This is the fourth in a series of interviews with children who have been rescued by the Child Care and Protection Agency of the Ministry of Human Services being published in recognition of Child Protection Week.
“I know America Street like the back ah me hand. Is there I grow up,” were the first words out of *Brian’s mouth when he was asked about his early life. He barely remembers sitting in a classroom and learning how to read and write, everything he knows he learned on the streets.
The streets, specifically a section of America Street, were where Brian begged and did favours to survive; and where he contracted HIV. He reveals his status readily and in a matter-of-fact way.
Brian frequently tells people that he is living with HIV. He is not ashamed of it because he did not knowingly contract the disease; he was sexually abused by a so-called benefactor. Given everything he has endured in his young life he sees it as just another struggle.
With a pair of full eyes staring into nowhere and a tendency to remain silent except when he was asked a question, Brian sat down for the interview. He seemed reluctant. He had agreed to do it earlier but was apparently having second thoughts. For a few minutes he sat staring then said: “I ain’t frighten to do this miss. I thinking what to say.”
Finally, he got it together and in his mind’s eye, headed back to America Street to relive his past.
Because he felt he could no longer endure the pressure of a home where constant slaps, kicks and cuffs greeted him since he first learned how to walk, Brian decided at age ten to run away.
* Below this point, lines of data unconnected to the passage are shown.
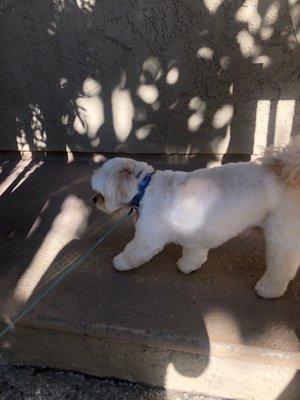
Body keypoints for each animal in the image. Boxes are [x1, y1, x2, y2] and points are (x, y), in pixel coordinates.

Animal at [91, 137, 300, 296]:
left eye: (100, 194)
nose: (93, 200)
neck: (145, 188)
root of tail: (287, 173)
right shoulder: (196, 231)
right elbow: (194, 251)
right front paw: (189, 265)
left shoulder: (148, 238)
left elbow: (134, 251)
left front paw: (120, 262)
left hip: (281, 235)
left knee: (282, 264)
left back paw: (269, 289)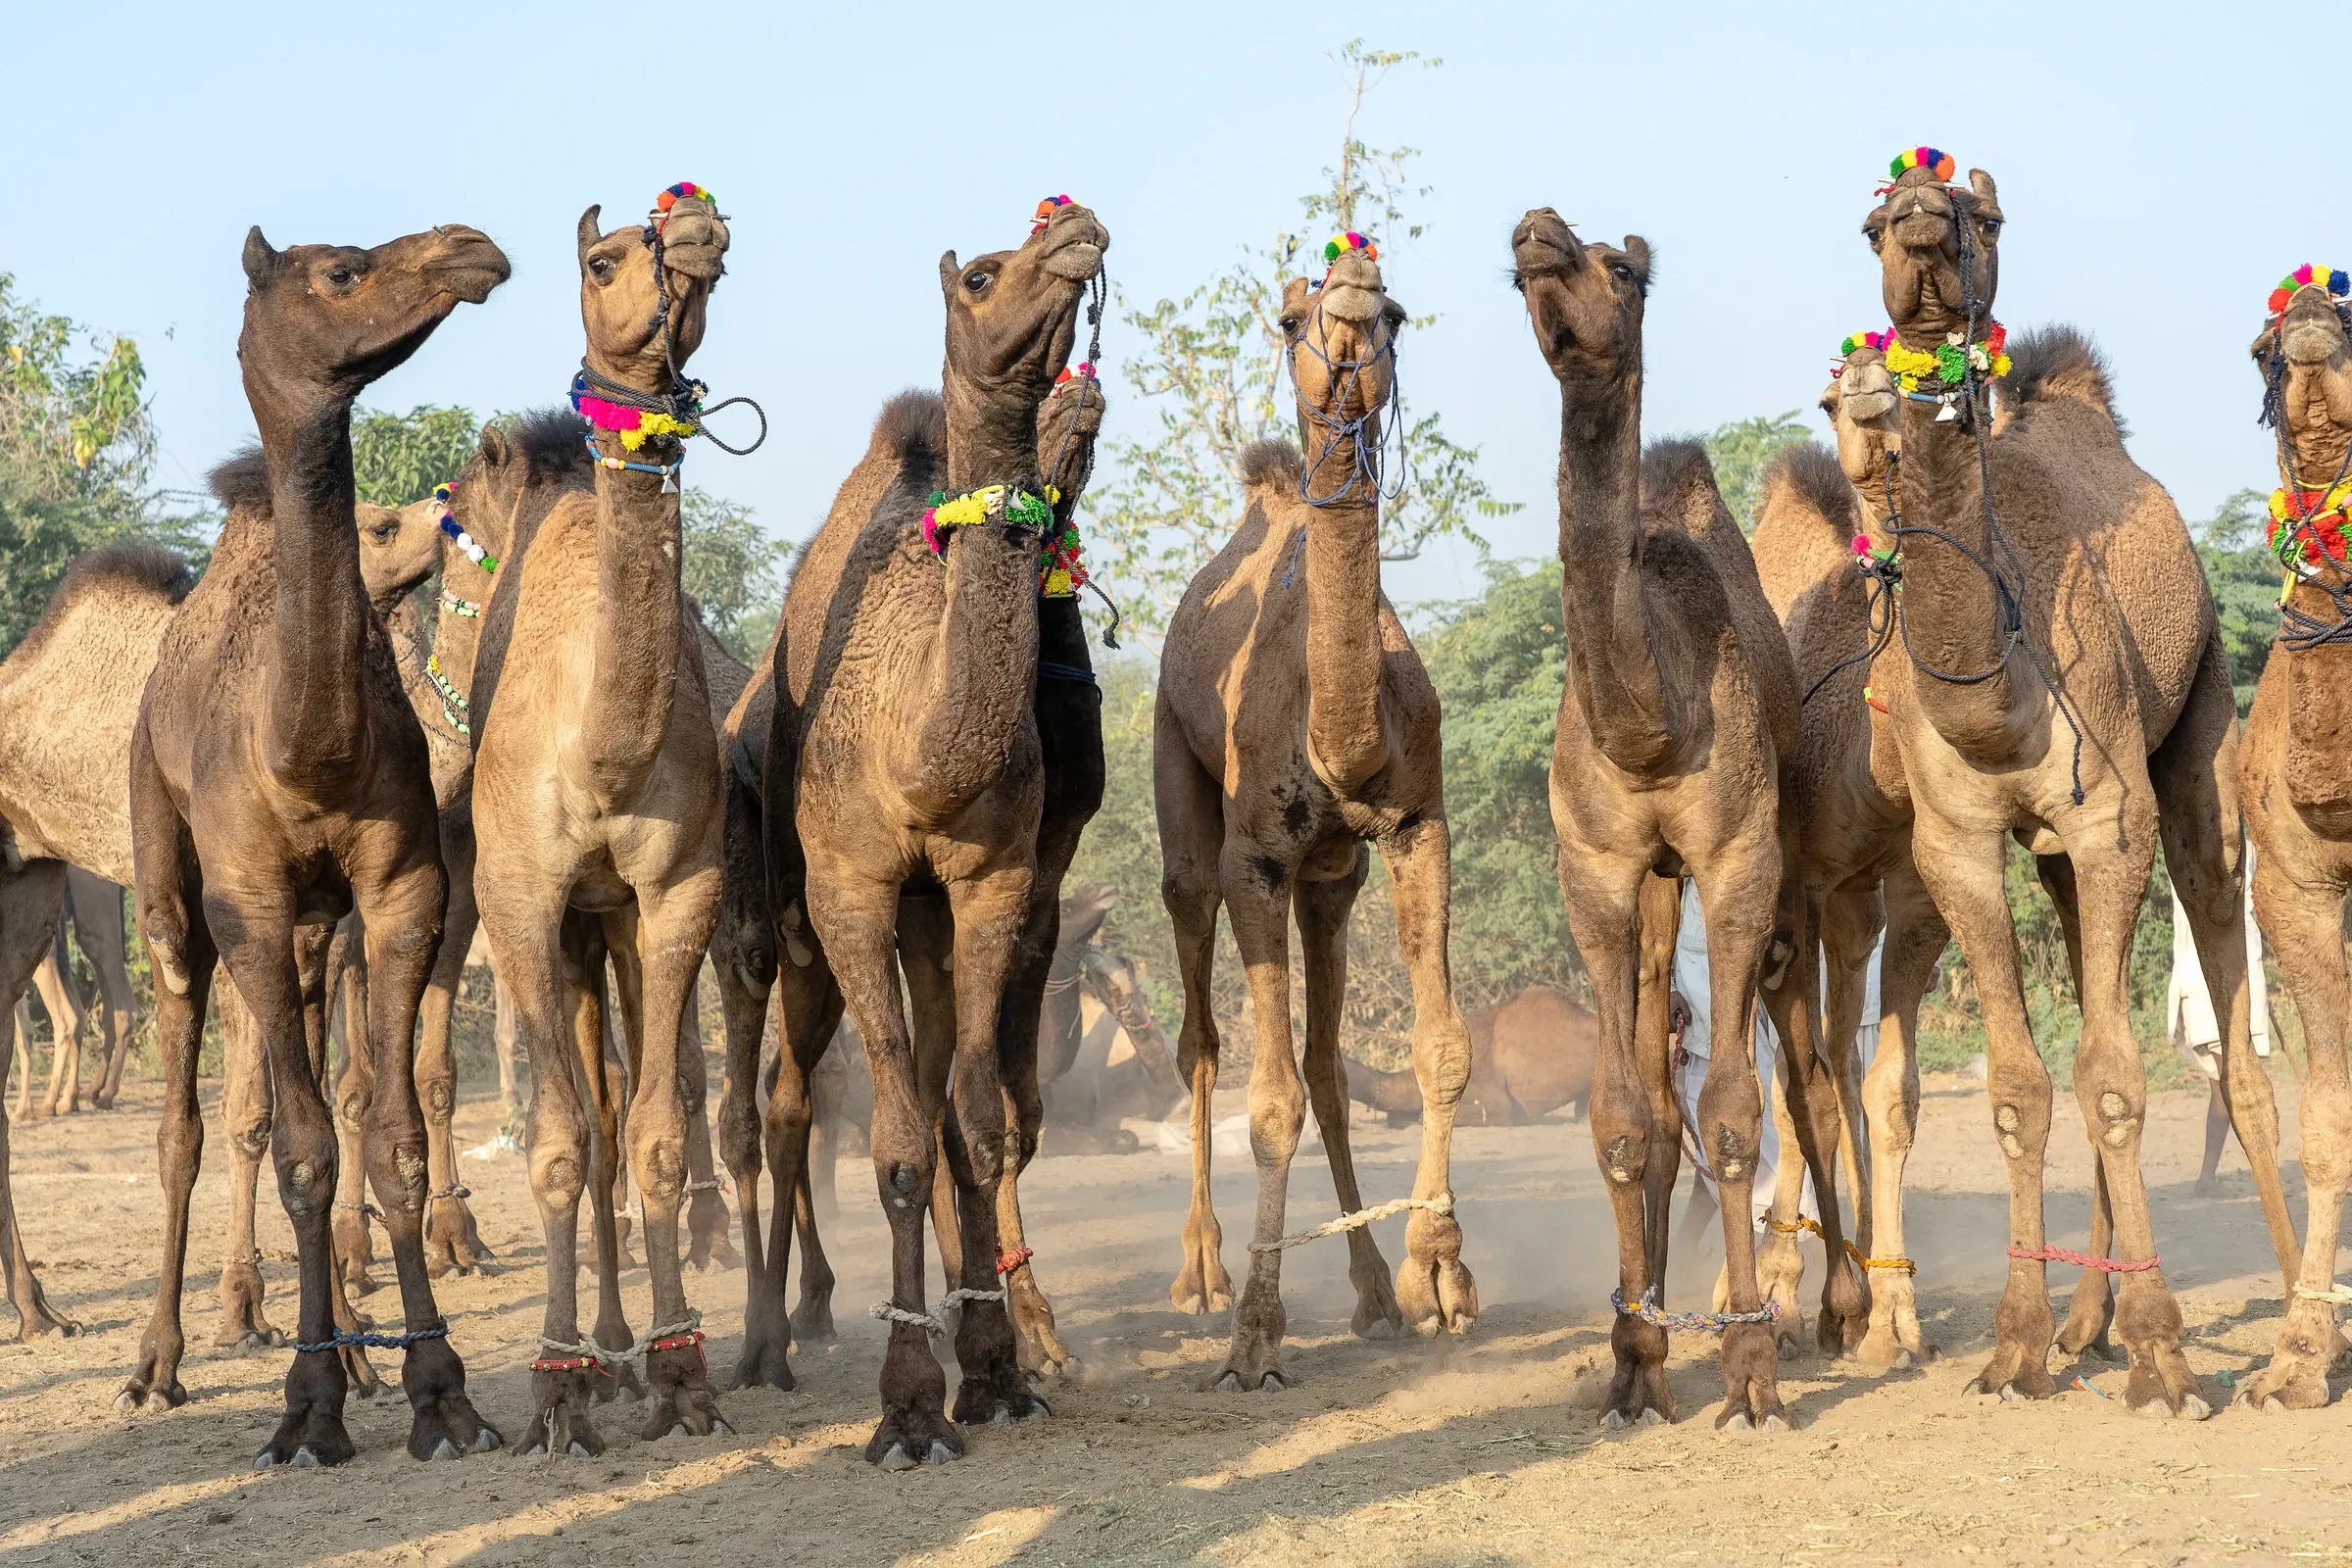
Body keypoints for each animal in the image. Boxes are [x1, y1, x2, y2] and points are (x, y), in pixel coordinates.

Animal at [121, 221, 509, 1468]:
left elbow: (385, 1136)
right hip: (170, 888)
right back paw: (160, 1361)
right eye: (340, 271)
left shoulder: (399, 889)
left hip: (310, 930)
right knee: (185, 1120)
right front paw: (303, 1408)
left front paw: (439, 1392)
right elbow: (298, 1150)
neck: (306, 746)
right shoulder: (245, 896)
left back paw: (356, 1359)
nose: (472, 247)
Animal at [748, 197, 1106, 1467]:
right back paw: (767, 1346)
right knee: (784, 1103)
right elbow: (898, 1145)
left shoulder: (991, 882)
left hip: (930, 923)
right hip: (792, 923)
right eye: (988, 273)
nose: (1078, 224)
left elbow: (980, 1127)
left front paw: (994, 1374)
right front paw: (907, 1406)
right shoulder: (853, 887)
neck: (923, 749)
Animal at [1156, 238, 1475, 1395]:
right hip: (1185, 820)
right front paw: (1255, 1332)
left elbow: (1438, 1050)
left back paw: (1375, 1290)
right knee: (1201, 1041)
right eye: (1291, 319)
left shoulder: (1415, 827)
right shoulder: (1256, 861)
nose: (1349, 291)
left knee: (1332, 1067)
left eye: (1397, 314)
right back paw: (1201, 1277)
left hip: (1332, 881)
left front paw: (1440, 1272)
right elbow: (1269, 1101)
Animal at [1861, 157, 2291, 1415]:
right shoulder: (1957, 842)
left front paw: (2163, 1352)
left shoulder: (2111, 822)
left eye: (1986, 215)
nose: (1922, 225)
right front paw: (2016, 1346)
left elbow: (2111, 1076)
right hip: (2052, 856)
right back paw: (2084, 1321)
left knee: (2231, 1025)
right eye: (1871, 222)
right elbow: (2021, 1084)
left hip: (2198, 749)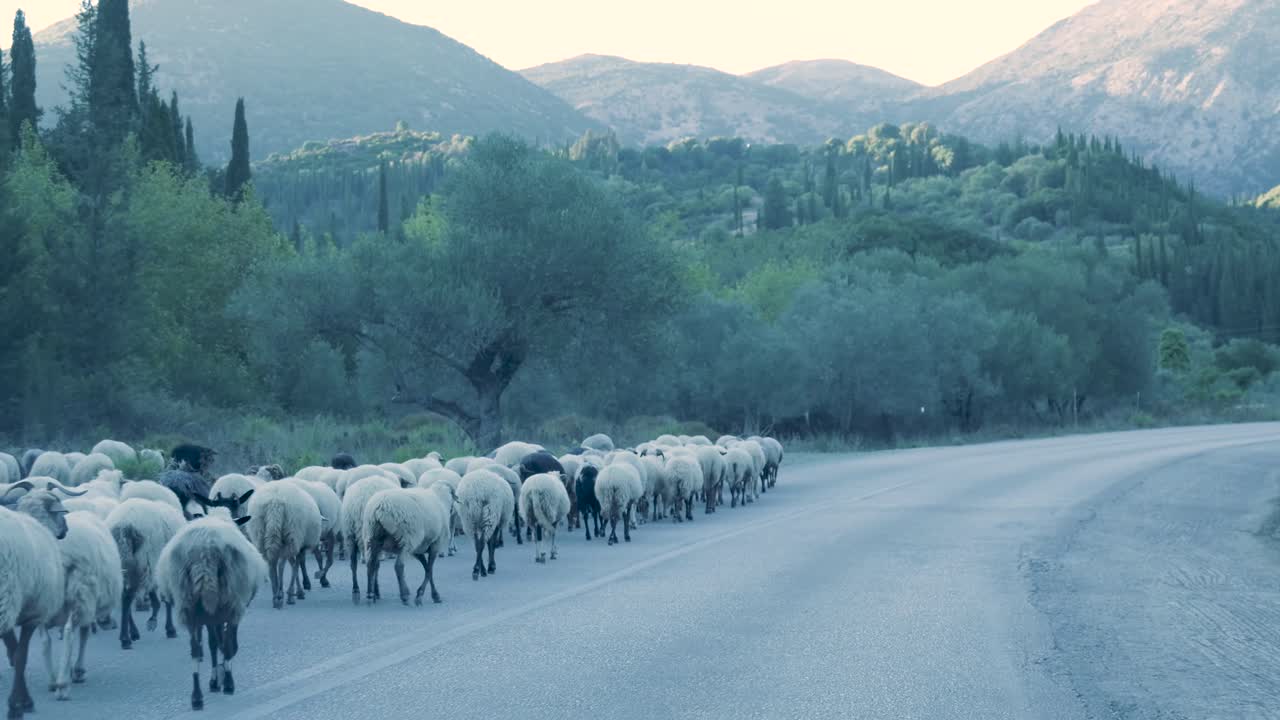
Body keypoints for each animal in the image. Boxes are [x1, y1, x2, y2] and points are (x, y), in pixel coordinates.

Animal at [0, 486, 69, 720]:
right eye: (60, 511)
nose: (66, 530)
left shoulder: (15, 609)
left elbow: (13, 654)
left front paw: (20, 700)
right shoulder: (33, 612)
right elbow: (20, 656)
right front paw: (19, 704)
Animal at [41, 511, 122, 701]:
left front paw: (69, 669)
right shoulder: (87, 604)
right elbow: (84, 635)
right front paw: (76, 671)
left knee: (46, 640)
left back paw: (53, 681)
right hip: (79, 593)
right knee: (69, 633)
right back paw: (62, 685)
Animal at [106, 498, 186, 649]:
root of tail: (124, 525)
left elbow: (156, 599)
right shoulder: (161, 571)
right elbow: (163, 601)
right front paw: (167, 628)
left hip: (126, 564)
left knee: (125, 597)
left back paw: (132, 632)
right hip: (144, 562)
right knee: (128, 597)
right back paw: (125, 638)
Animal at [155, 515, 266, 710]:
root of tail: (203, 551)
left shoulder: (209, 617)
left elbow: (213, 644)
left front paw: (215, 678)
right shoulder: (228, 612)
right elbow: (227, 645)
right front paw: (221, 675)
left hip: (188, 606)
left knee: (195, 650)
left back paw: (196, 696)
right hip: (230, 601)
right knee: (226, 645)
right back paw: (228, 683)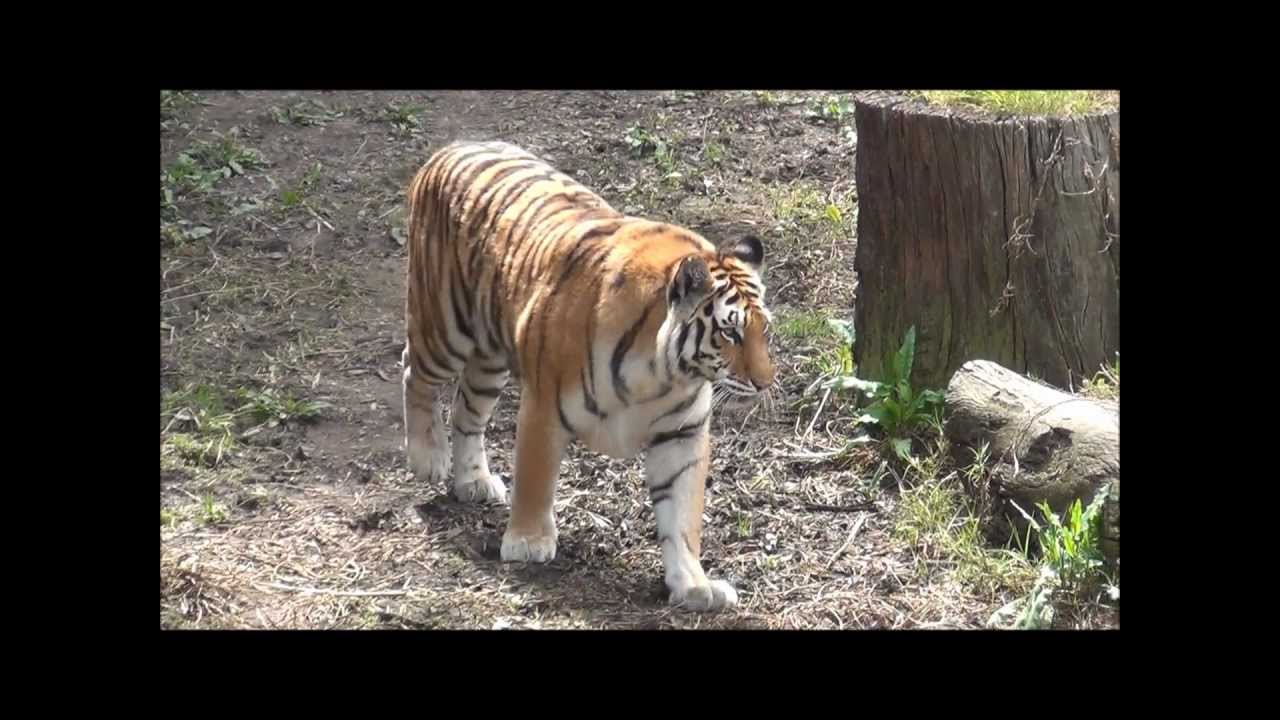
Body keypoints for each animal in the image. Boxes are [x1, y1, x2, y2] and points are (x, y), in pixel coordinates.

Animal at [401, 140, 776, 612]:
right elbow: (535, 479)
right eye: (730, 331)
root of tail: (455, 146)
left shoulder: (682, 434)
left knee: (467, 411)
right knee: (414, 372)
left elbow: (683, 514)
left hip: (489, 357)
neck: (661, 375)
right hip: (444, 328)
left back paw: (475, 481)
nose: (765, 383)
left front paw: (694, 585)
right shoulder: (543, 409)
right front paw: (528, 542)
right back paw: (427, 457)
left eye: (764, 331)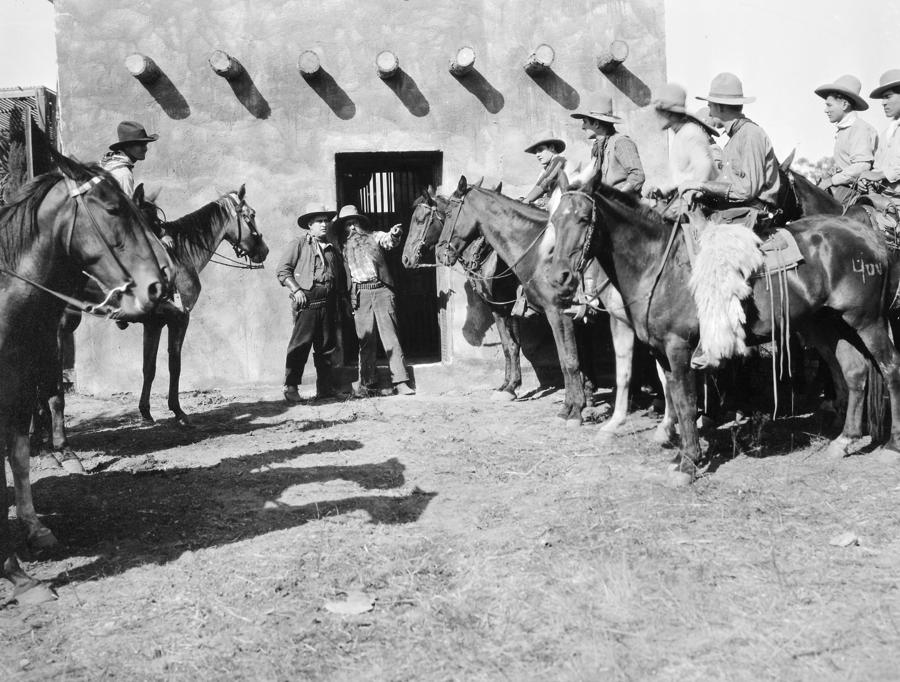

He was too young to understand why the blows were so constant, but old enough to figure out he was not being treated right so he fled his home in south Georgetown and ended up on America Street. His mother searched for him and a few times she managed to take him back home, but he always returned to the streets. As he got older he started to realize that his family saw him as rebel and an outcast, and remembers vividly an uncle who declared one day that he was “hopeless”.
On the streets he was not labelled anything but a runaway and he was comfortable with that. At nights he slept on cardboard near a confectionary store with a few others boys and during the day he trudged through the town begging to survive. He saw his mother a few times, but would hide from her. Whenever he saw a face he recognized he would hide.
Asked about his father, Brian said he never met him and his mother has never mentioned a word of the man. He said that sometimes when people would meet him on the streets begging and ask him about his mother he would tell them she was dead.
On a good day Brain would beg and make $1,000 which he said comfortably covered his needs, on other days he got nothing. It was on one of those rough days that he started talking with his abuser, a man he called ‘Car Man’ and for a box of food the man sexually assaulted him. “Sometimes he would come and buy me food then ask for sex,” Brian said bowing his head. “I couldn’t say no cause he gave me food. He had a business somewhere in the area.” He remained silent for a bit then started talking again; recalling that the man took advantage of him on countless occasions. Still, he preferred America Street to home.
He suffered on the road for years, but the streets also comforted him and in all the pain he grew into a teenager conscious of life and exposed to much more than adults who are living carelessly. Brian said that after a while ‘Car Man’ stopped showing up, but he was unaware his abuser had died.
Two years ago, Brian was hanging around a city school while classes were in session and someone called the Ministry of Human Services to report that a child was in the area wandering. He was so busy liming, he did not even notice the officers creeping up on him and a few hours later he was in child care and in the custody of the state. He resented the detention and recalled sitting down for hours thinking of how he could go back to America Street, but as time passed the place grew on him.
He is now 16 years old and in school receiving technical training. He lives at the ministry’s Child Centre with around 60 other children and is beginning to open up and trust people again. Brian sees his mother occasionally and is also learning to love her because for most of his life he barely paid her any attention. A part of him blames her for beating him mercilessly as a child, so bad that he ended up at the hospital one time, but he admits to loving her. “She is my mother,” he said smiling.
Perhaps when he is older Brian will fully understand that his mother struggled to carry and raise him as her child because she too was a victim of horrific abuse that resulted in his conception. She is still battling to overcome her own pain.
Of all the training sessions he has had so far, Brian said, he loves masonry. He is planning to take up the trade after he leaves the training school and while he is contemplating going back home there is a bit of hesitation. But he confesses that he is looking forward to connecting with his family again.
Brian has had it rough, but he has emerged a fighter with the help of the ministry. He passes America Street today feeling strange every time he walks by the spot where he spent four years of his life.
*The name of the child has been changed to protect his identity.